Özgür gazeteciliğe destek olun
Search
Close this search box.

Michael Spence: Çin’in kalkınma modeli için sırada ne var?

2001 Nobel Ekonomi Ödülü sahibi Amerikalı Prof. Michael Spence’in 21 Ocak 2019’da project-syndicate.org’ta çıkan yazısını Okan Yücel çevirdi.

Prof. Michael Spence

Çin, piyasa merkezli reformlarını sürdürse bile Batı ile ilişkilerinde var olan gerilimler kısa süre içinde dinecek gibi durmuyor. Her ne kadar son zamanlarda atılan adımlar bu gerginliği azaltsa da tamamen çözmesi mümkün gözükmüyor ve bu da Çin’in kalkınma modelinin geleceğini belirleyecek gibi duruyor.

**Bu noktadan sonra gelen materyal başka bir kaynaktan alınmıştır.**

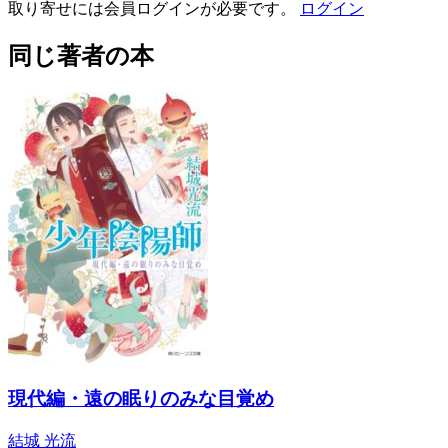
取り寄せには会員ログインが必要です。
ログイン
同じ著者の本
現代編・遠の眠りのみな目覚め
結城 光流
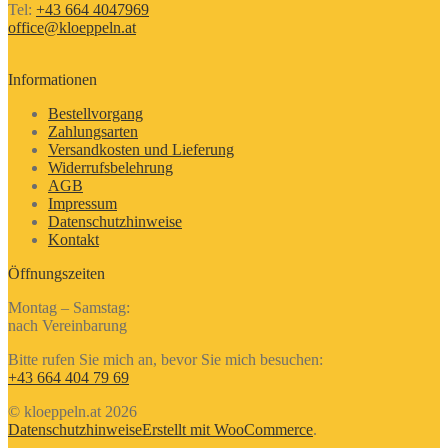
Tel:
+43 664 4047969
office@kloeppeln.at
Informationen
Bestellvorgang
Zahlungsarten
Versandkosten und Lieferung
Widerrufsbelehrung
AGB
Impressum
Datenschutzhinweise
Kontakt
Öffnungszeiten
Montag – Samstag:
nach Vereinbarung
Bitte rufen Sie mich an, bevor Sie mich besuchen:
+43 664 404 79 69
© kloeppeln.at 2026
Datenschutzhinweise
Erstellt mit WooCommerce
.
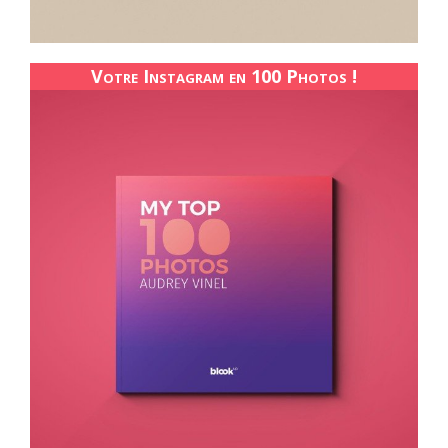
Votre Instagram en 100 Photos !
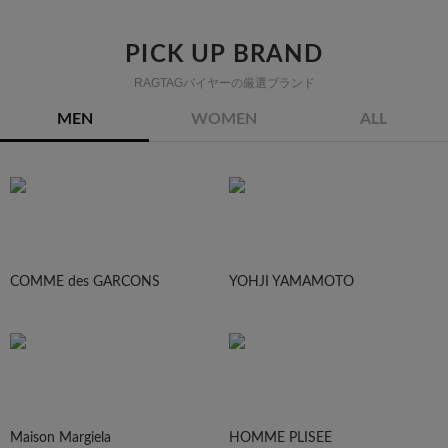
PICK UP BRAND
RAGTAGバイヤーの厳選ブランド
MEN
WOMEN
ALL
COMME des GARCONS
YOHJI YAMAMOTO
Maison Margiela
HOMME PLISEE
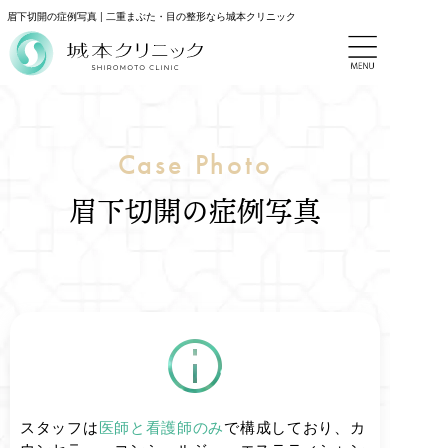
眉下切開の症例写真 | 二重まぶた・目の整形なら城本クリニック
Case Photo
眉下切開の症例写真
スタッフは
医師と看護師のみ
で構成しており、カ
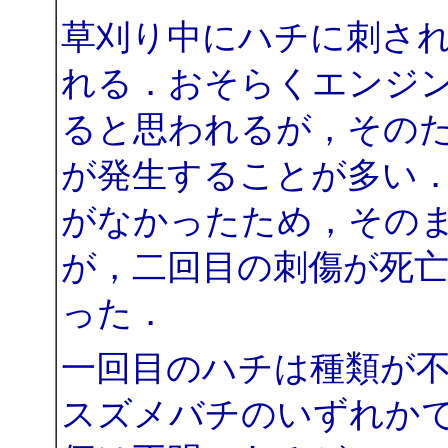
草刈り中にハチに刺さ
れる．おそらくエンジ
ると思われるが，その
が発生することが多い
がなかったため，その
が，二回目の刺傷が死
った．
一回目のハチは種類が
スズメバチのいずれか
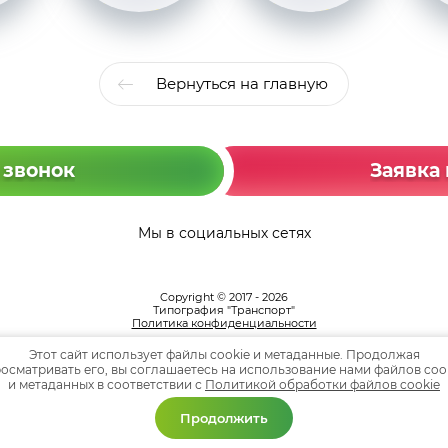
Вернуться на главную
 звонок
Заявка 
Мы в социальных сетях
Copyright © 2017 - 2026
Типография "Транспорт"
Политика конфиденциальности
Карта сайта
Этот сайт использует файлы cookie и метаданные. Продолжая
осматривать его, вы соглашаетесь на использование нами файлов coo
и метаданных в соответствии с
Политикой обработки файлов cookie
Продолжить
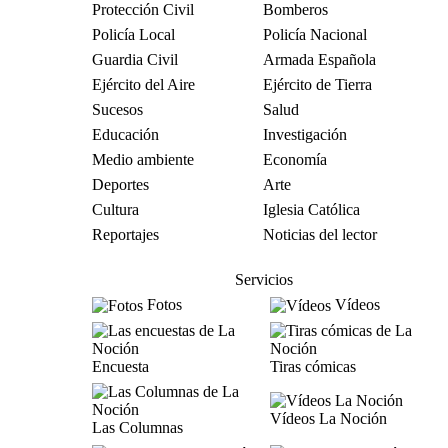
Protección Civil
Bomberos
Policía Local
Policía Nacional
Guardia Civil
Armada Española
Ejército del Aire
Ejército de Tierra
Sucesos
Salud
Educación
Investigación
Medio ambiente
Economía
Deportes
Arte
Cultura
Iglesia Católica
Reportajes
Noticias del lector
Servicios
Fotos
Vídeos
Encuesta
Tiras cómicas
Vídeos La Noción
Las Columnas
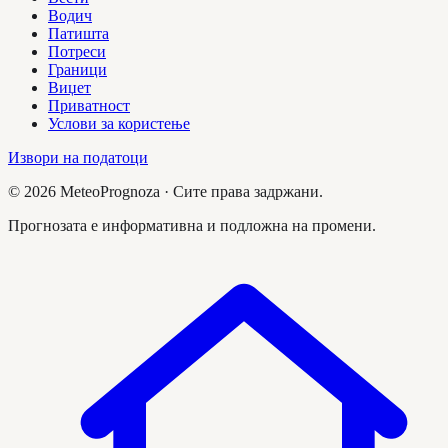
Водич
Патишта
Потреси
Граници
Виџет
Приватност
Услови за користење
Извори на податоци
©
2026
MeteoPrognoza ·
Сите права задржани.
Прогнозата е информативна и подложна на промени.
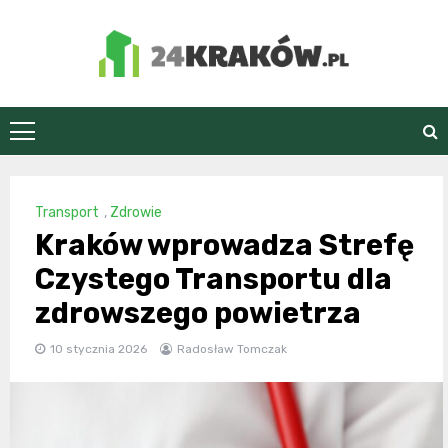
Skip
to
content
24Kraków.pl
Transport
,
Zdrowie
Kraków wprowadza Strefę
Czystego Transportu dla
zdrowszego powietrza
10 stycznia 2026
Radosław Tomczak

Deng’in 1978’deki açıklık politikasından başlayarak 40 yıllık ciddi bir ekonomik büyüme trendinin içinde bulunan Çin için dış faktörler ekonomik büyümesine ciddi tehditler oluştururken, Çin’in kalkınma modelinin nereye doğru evrileceği kafalardaki önemli soru işaretlerinden birisi.

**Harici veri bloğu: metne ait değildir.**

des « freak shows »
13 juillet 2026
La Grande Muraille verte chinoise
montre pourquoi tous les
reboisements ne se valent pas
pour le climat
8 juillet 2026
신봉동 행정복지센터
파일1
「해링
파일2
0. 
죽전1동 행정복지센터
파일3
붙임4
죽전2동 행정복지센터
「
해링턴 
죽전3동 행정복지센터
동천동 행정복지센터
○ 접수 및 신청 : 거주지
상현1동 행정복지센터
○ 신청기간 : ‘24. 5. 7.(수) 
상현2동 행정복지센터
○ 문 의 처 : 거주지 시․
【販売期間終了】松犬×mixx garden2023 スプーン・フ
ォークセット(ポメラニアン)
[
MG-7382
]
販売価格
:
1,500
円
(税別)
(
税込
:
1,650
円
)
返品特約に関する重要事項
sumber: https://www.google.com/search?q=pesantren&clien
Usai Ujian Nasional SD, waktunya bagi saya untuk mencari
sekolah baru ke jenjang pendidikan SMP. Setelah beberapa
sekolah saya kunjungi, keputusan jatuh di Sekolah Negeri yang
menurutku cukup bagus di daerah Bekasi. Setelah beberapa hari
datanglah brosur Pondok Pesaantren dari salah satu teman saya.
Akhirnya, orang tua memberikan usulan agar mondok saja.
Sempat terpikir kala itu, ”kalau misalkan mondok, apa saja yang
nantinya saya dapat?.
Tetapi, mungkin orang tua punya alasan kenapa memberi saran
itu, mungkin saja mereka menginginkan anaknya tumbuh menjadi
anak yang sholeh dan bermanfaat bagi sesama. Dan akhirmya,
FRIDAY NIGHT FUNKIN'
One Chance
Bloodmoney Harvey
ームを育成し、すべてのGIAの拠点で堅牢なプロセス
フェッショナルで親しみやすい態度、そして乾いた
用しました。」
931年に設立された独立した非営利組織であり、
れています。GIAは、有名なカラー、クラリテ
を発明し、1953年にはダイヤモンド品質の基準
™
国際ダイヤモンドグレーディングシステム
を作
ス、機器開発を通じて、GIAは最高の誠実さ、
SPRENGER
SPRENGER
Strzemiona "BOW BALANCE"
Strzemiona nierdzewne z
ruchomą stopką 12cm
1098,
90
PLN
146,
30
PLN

Çin’in 40 yıllık büyüme metodunun en karakteristik özelliği devletin ekonomideki giderek artan rolü. Bu rol Çin içinde bile her zaman tartışılmıştır. Bir taraf ekonomik kalkınmanın sürdürülebilirliği için gereken sosyal istikrarın sağlanması adına devletin ekonomideki önemli rolünü koruması gerektiğini iddia ederken, diğer taraf ise devlet müdahaleciliğinin piyasadaki potansiyel yenilikçi gelişmeleri elimine ettiğini ve yüksek bir gelir sağlanması için devletin piyasa aktörü olmak yerine piyasayı denetleyen ve yeri geldiği zaman da ufak düzenlemelere gitmesi gereken bir hakem olarak rol alması gerektiğini savunuyor.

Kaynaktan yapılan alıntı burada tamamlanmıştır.